In spite of the humour, however, the film works best as a political potboiler. It’s tense, frantic and incredibly kinetic. The 2 hour, 40 minute runtime just flies by. As noted, the movie opens with a jail break and just moves from there, never really taking a second to breathe and this works to the movie’s benefit as that hyperkinetic, manic nature really shows how crazy and fucked up the world these characters inhabit truly is (and given that this is just a black mirror version of our own reality, it simultaneously holds the mirror up for ourselves to gaze into).
The Good: One of the main plot points involves Sean Penn’s character hoping to join a white supremacist cabal - think of a Klan Illuminati. They’re called the ‘Christmas Adventurers’ and they greet each other by saying ‘Merry Christmas’. PTA literally politicized ‘Merry Christmas’. This gag consistently kills.
The Bad: Speaking of Sean Penn, he is a baaaaaaad man. His glassy-eyed, intense Corporal Steven Lockjaw is one of the most menacing on-screen villains in recent history (he’s basically what Stephen Lang’s ‘Avatar’ baddie *wishes* he could be). Penn’s getting a lot of Best Supporting Actor buzz for this role and should he take it, it would be well-deserved.
The Ugly: Sean Penn’s Corporal Lockjaw tells a story at the end of the film that is depraved and hideous, both morally and substantively. But what truly makes it ugly is that you realize there are plenty of powerful white men who have told exactly the same story countless times over the years and it’s always worked.
Is It Safe For Kids: It’s not too gory - there’s violence, but it’s not over the top. There is a LOT of swearing, but words by themselves don’t hurt.

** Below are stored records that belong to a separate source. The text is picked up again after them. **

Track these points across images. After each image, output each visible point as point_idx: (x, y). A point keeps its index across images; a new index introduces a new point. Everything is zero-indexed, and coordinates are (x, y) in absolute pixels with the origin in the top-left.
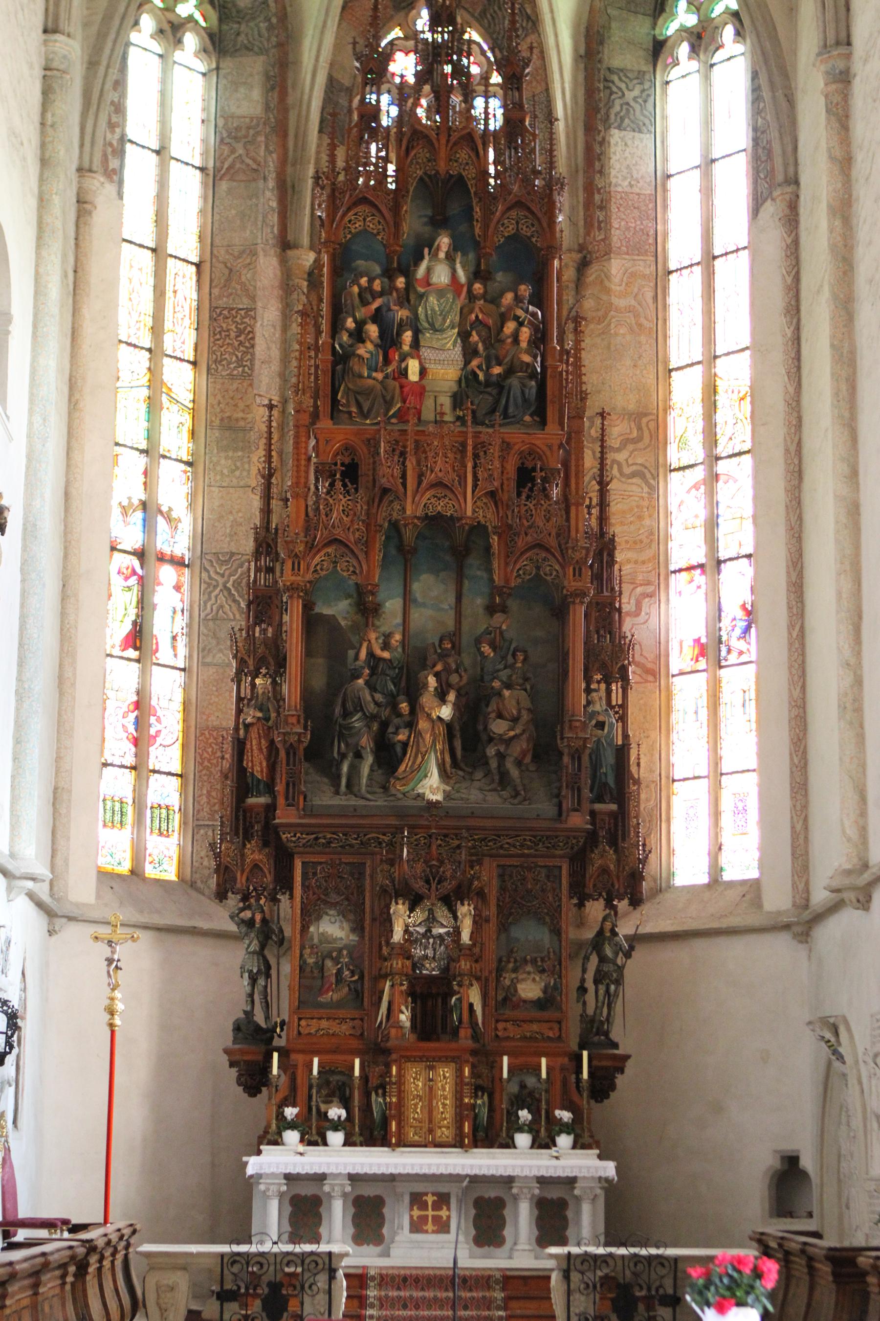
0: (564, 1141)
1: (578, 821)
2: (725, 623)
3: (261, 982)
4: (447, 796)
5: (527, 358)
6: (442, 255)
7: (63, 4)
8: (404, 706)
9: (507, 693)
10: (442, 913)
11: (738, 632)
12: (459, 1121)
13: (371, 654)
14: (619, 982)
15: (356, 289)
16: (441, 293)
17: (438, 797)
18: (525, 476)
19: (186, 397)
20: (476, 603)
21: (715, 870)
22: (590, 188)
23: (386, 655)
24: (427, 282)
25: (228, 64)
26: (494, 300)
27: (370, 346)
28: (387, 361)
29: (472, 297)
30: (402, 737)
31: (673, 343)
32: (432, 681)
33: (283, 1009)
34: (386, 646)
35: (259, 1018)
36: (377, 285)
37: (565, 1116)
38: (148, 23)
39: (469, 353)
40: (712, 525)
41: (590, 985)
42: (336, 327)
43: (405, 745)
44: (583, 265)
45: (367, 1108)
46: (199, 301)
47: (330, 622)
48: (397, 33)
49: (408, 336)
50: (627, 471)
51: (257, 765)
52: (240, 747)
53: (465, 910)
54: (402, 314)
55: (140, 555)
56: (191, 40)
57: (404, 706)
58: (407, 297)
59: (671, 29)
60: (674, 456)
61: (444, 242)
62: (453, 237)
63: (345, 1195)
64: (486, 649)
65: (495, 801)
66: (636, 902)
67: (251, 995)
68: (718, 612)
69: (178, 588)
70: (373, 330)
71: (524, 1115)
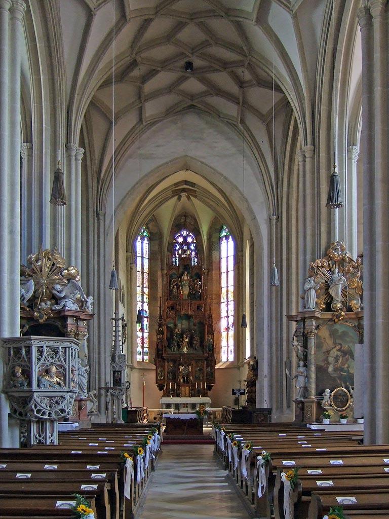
1: (206, 355)
2: (229, 325)
16: (186, 281)
18: (198, 308)
19: (147, 293)
20: (192, 324)
25: (152, 242)
29: (190, 281)
39: (190, 289)
40: (227, 311)
45: (177, 392)
47: (170, 327)
48: (179, 234)
51: (160, 347)
52: (157, 345)
54: (180, 284)
56: (146, 239)
58: (181, 281)
60: (222, 300)
61: (186, 273)
65: (194, 352)
68: (228, 324)
70: (176, 287)
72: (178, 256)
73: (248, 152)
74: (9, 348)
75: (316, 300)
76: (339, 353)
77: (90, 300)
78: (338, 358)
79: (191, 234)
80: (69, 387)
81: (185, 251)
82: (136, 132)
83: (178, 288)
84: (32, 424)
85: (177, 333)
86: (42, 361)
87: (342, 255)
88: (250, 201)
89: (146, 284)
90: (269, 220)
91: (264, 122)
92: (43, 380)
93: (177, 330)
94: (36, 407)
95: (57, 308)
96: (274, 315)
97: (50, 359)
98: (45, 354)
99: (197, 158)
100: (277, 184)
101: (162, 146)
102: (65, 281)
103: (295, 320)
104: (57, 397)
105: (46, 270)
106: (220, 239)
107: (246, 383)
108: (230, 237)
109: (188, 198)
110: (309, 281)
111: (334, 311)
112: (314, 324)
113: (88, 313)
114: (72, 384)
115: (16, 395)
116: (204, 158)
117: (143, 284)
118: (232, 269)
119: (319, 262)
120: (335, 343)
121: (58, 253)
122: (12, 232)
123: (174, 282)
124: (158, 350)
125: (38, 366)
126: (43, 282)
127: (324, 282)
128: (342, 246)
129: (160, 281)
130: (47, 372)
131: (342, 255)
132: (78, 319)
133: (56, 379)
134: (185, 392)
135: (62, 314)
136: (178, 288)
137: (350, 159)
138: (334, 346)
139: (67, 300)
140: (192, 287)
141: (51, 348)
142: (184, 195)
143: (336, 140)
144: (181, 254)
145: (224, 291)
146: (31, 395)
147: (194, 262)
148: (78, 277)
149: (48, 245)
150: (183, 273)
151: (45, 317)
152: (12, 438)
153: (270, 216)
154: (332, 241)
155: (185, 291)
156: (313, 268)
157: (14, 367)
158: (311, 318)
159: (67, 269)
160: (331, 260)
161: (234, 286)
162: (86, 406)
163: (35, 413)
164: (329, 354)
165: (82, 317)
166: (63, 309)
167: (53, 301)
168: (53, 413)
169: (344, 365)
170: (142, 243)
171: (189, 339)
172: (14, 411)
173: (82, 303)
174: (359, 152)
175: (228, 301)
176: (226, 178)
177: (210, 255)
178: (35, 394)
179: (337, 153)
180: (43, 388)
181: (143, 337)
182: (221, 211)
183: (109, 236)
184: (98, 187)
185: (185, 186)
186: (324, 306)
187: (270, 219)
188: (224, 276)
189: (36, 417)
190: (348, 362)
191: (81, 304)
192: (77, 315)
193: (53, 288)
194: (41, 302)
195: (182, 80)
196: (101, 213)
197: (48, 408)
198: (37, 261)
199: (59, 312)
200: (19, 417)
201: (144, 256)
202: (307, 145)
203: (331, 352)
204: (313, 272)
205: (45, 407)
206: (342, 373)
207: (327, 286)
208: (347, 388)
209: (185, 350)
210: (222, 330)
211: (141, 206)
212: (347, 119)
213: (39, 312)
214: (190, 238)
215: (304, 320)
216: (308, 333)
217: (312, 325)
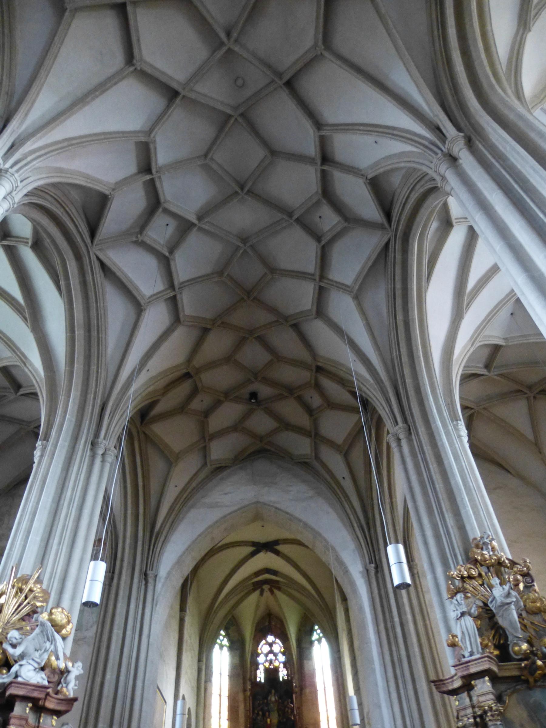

It really comes down to how mature your child is - there are questions that can and should be brought up by this movie about the nature of ‘good resistance’ and entrenched power dynamics - if you feel like your twelve year old can handle it, watch it with them.
The Verdict: One Battle After Another is part-political satire, part-dark comedy, part-family drama and part-action film. It hits the ground at a sprint and doesn’t let up for the entire 2 hour and 40 minute runtime. It’s hard to watch, but also incredibly easy to get into. It’s smart and subversive, but the main characters definitely do not take themselves too seriously. It’s a study of contrasts. It’s also one of the best films of 2025 and well worth a watch. 9/10.